[Source passage]:
_ _ _
Table 39.2 HLA class II allelesa,b

DRA*0101–*010202c DQA1*010101–0107h DPA1*010301–*0110j
DRB1*010101–*0122d DQA1*0201 DPA1*020101–*0204
DRB1*03010101–*0348 DQA1*030101–*0303 DPA1*0301–*0303
DRB1*040101–*0478 DQA1*040101–*0404 DPA1*0401
DRB1*07010101–*0717 DQA1*050101–*0509 DPB1*010101–*9901k
DRB1*080101–*0836 DQA1*060101–*0602  
DRB1*090102–*0908 DQB1*020101–*0205i  
DRB1*100101–*1003 DQB1*030101–*0325  
DRB1*110101–*1181 DQB1*0401–*0403  
DRB1*120101–*1219 DQB1*050101–*0505  
DRB1*130101–*1392 DQB1*060101–*0635  

a Listing of class II alleles assigned by July 2009.20,21 The number of HLA class II alleles continues to increase as more individuals are studied. Alleles are defined by DNA sequencing. An expanded and updated table can be found at hla.alleles.org. A description of the nomenclature in this table can be found in Table 39.9.

b Each column is independent.

c Alleles of the DRA locus. The differences among these DR alpha chain alleles are not considered important for transplantation matching.

d Alleles of the DRB1 locus. Most haplotypes contain a DRB1 locus.

e Alleles of the DRB3 locus, the second expressed DR molecule in haplotypes carrying DRB1*03, *11, *12, *13, *14 alleles.
_ _ _
[Provided data]:
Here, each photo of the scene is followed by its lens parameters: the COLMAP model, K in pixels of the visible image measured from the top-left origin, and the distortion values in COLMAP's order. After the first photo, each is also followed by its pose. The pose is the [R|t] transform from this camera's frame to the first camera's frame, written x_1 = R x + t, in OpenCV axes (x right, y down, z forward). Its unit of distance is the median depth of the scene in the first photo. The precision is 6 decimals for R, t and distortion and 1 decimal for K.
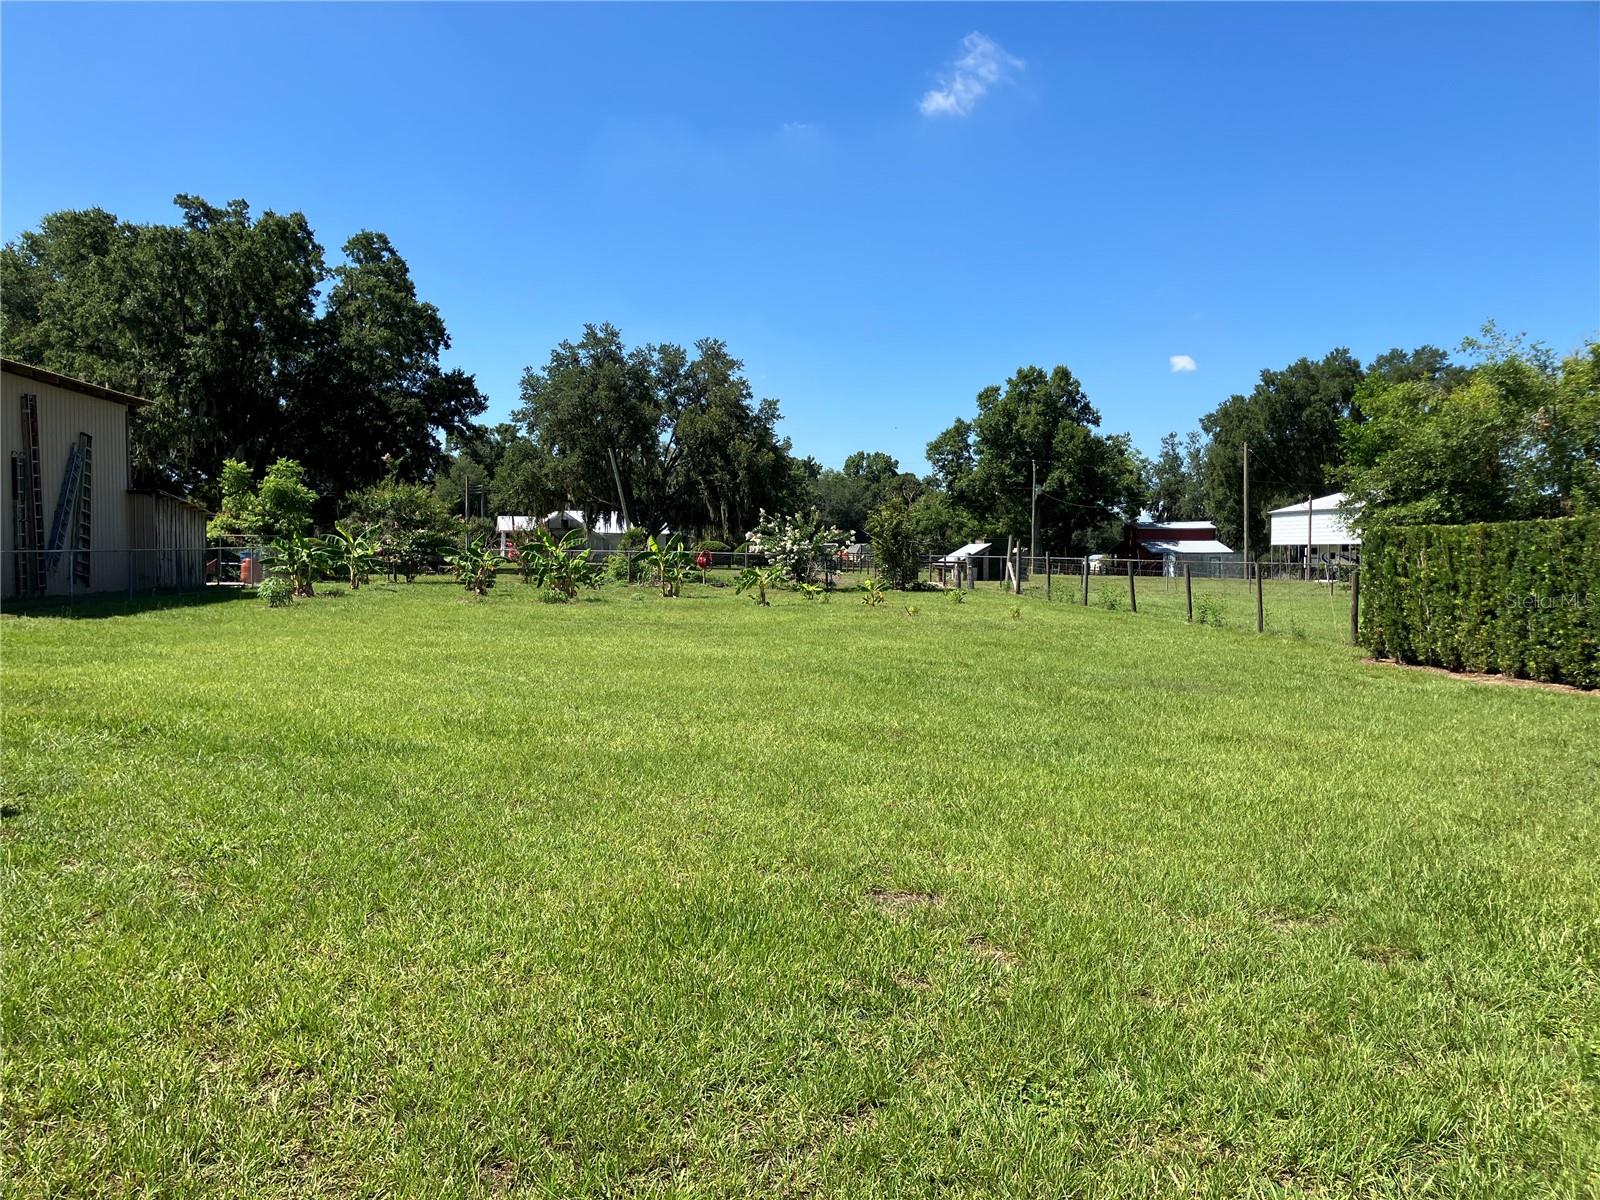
_ _ _
[Your assignment]: Summarize the HLA class II allele table and its notes in two sentences.

[Response box]: The table lists the HLA class II alleles assigned by July 2009, which are defined by DNA sequencing and keep growing in number as more individuals are studied, with an expanded and updated version at hla.alleles.org. Its notes state that each column is independent, that differences among DR alpha chain alleles are not considered important for transplantation matching, and that most haplotypes contain a DRB1 locus.